Action Adventure

Review: ‘Jurassic World Rebirth’ is a Back-to-Basics Sequel that Returns the Iconic Sci-Fi Adventure Franchise to Its Primal, Survivalist Roots

July 2, 2025Ben MK



   
When the original Jurassic Park released three decades ago, audiences everywhere marvelled at its groundbreaking visual effects. Still, for all its jaw-dropping spectacle, what has helped Steven Spielberg's 1993 blockbuster avoid cinematic extinction is its compelling story and endearing characters. More than just a VFX sizzle reel, Spielberg's adaptation of Michael Crichton's bestselling novel appealed to moviegoers' on a primal level, a quality that has been somewhat lost as the sequels strived to world-build, introducing convoluted sub-plots and even more ambitious visuals.
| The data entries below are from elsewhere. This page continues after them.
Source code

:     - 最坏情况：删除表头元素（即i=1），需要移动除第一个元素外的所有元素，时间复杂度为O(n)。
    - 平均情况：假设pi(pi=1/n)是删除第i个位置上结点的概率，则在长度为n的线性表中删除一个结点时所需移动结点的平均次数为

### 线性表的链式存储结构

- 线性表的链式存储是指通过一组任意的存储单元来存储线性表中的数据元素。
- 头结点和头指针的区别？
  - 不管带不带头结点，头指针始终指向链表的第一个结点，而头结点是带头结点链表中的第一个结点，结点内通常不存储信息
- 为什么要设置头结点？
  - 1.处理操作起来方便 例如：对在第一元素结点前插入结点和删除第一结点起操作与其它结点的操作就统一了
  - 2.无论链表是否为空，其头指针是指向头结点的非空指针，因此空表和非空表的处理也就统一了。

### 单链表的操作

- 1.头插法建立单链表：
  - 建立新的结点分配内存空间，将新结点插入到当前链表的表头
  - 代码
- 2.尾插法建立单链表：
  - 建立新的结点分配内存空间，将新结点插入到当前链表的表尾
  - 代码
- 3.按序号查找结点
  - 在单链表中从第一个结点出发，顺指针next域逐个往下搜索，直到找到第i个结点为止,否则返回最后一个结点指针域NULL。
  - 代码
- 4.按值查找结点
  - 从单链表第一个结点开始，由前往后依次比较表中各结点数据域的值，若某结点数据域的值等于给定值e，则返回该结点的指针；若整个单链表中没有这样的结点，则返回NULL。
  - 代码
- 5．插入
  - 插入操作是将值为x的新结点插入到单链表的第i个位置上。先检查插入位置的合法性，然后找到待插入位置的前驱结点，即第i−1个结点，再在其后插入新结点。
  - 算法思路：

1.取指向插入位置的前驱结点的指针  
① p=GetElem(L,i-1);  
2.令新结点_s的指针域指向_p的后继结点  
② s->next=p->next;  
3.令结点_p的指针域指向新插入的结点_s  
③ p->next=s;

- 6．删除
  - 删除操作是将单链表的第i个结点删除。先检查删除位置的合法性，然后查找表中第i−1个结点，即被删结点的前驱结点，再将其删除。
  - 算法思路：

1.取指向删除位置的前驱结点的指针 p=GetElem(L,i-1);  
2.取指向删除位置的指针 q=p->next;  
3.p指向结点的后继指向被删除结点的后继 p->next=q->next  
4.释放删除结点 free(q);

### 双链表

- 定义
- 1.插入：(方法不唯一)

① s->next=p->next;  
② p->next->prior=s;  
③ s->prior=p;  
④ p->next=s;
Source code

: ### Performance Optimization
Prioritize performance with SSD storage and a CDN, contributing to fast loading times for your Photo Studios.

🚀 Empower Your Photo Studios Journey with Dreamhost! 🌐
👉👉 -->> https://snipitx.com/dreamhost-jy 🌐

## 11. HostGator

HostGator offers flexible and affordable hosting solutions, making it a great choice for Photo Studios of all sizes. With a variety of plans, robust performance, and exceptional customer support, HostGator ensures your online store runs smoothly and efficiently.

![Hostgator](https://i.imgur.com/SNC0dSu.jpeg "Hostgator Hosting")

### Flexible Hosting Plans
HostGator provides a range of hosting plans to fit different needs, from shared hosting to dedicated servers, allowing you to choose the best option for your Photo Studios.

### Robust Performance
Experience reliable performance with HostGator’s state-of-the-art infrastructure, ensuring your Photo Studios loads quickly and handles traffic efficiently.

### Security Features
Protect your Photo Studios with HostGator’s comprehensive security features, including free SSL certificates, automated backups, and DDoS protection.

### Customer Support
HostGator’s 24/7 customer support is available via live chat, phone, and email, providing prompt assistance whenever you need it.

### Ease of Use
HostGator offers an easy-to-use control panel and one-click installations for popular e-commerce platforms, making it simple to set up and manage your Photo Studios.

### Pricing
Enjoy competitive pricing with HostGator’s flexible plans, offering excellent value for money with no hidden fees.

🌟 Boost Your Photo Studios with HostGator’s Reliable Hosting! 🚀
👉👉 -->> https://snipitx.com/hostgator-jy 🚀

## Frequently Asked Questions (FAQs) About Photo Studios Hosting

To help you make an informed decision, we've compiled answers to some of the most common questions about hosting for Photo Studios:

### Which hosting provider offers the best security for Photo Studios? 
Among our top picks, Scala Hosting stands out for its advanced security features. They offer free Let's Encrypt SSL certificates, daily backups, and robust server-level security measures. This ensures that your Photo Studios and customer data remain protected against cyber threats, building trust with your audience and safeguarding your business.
With Jurassic World Rebirth, however, Rogue One director Gareth Edwards is aiming to take the franchise back to its primordial beginnings, in this seventh, back-to-basics installment of the iconic series.

Set 32 years after the original and five years after the events of Jurassic World: Dominion, in a world where the general population's interest in dinosaurs has waned about as much as moviegoers' real-life interest in the venerable franchise, the story finds a new group of characters once again returning to an island populated by the prehistoric creatures, all in the name of corporate greed. Zora Bennett (Scarlett Johansson) is a mercenary-for-hire who's recruited by Martin Krebs (Rupert Friend), a representative for Parker Genix, a pharmaceutical company that has developed a lucrative drug that could essentially cure heart disease. The catch, however, is that in order to complete the drug, Parker Genix will need blood samples from three of the largest land, sea and air dinosaurs that ever roamed the Earth — a scavenger hunt that will require Zora to lead an expedition to the remote island of Ile Saint-Hubert, the location of a now-abandoned InGen research facility where several dangerous dinosaur mutations such as the Mutadon and the D-Rex were created and unleashed.

Accompanied by dinosaur expert Henry Loomis (Jonathan Bailey) and aided by her friend and fellow mercenary Duncan Kincaid (Mahershala Ali) and his crew, Zora will journey deep into the heart of the dinosaurs' kingdom, where those who venture rarely return alive. What she and her elite team never expected, though, is to encounter another group of travellers — a family of four on a sailing trip gone awry. And when their top-secret mission shifts from being a hunt-and-shoot to a search-and-rescue, it foreshadows the trouble that lies ahead for their expedition. After running afoul of a vengeful Mosasaurus and suffering some traumatic casualties, Zora and her team must now not only find a way to carry on with their mission, but also to escape the island and make their way back to civilization. Unfortunately for this crew, not all of them are destined to make it out alive. And when the rest of them come face to face with Ile Saint-Hubert's terrifying mutant inhabitants, they may have to make a crucial choice — one that comes down to completing the mission or survival.

Written by David Koepp, who penned the first Jurassic Park and its 1997 follow-up, The Lost World, the result plays like an homage to the original trilogy, borrowing familiar beats from the first movie, the return-to-the-island aspect of its sequel, and the tourists-in-trouble angle of Jurassic Park III, and blending them into an amalgam that's equal parts nostalgic throwback and reinvigorated reboot. What Jurassic World Rebirth doesn't attempt, however, is reinventing the wheel. And while the previous Jurassic World films set out to rebrand the series for a new generation, this latest installment is perfectly comfortable treading in familiar territory, trading the amped-up ambitions of the last trilogy for a more scaled-back, creature-feature approach.

It all adds up to an adventure 65 million and 32 years in the making. Yet, while those who grew up with the original movie will get the most mileage out of this go around, audiences expecting a fresh new take on the tried-and-true Jurassic formula may be disappointed with the more-of-the-same nature of this seventh series entry. Suffice to say, Jurassic World Rebirth delivers enough thrilling dino action to qualify it as one of the franchise's most crowd-pleasing sequels. As for whether it actually warrants excavating the series for a new batch of films, that really depends on how much you enjoy reliving the glories of cinema's prehistoric past.


Jurassic World Rebirth releases July 2nd, 2025 from Universal Pictures. The film has an MPAA rating of PG-13 for intense sequences of violence/action, bloody images, some suggestive references, language and a drug reference. Its runtime is 2 hrs. 14 min.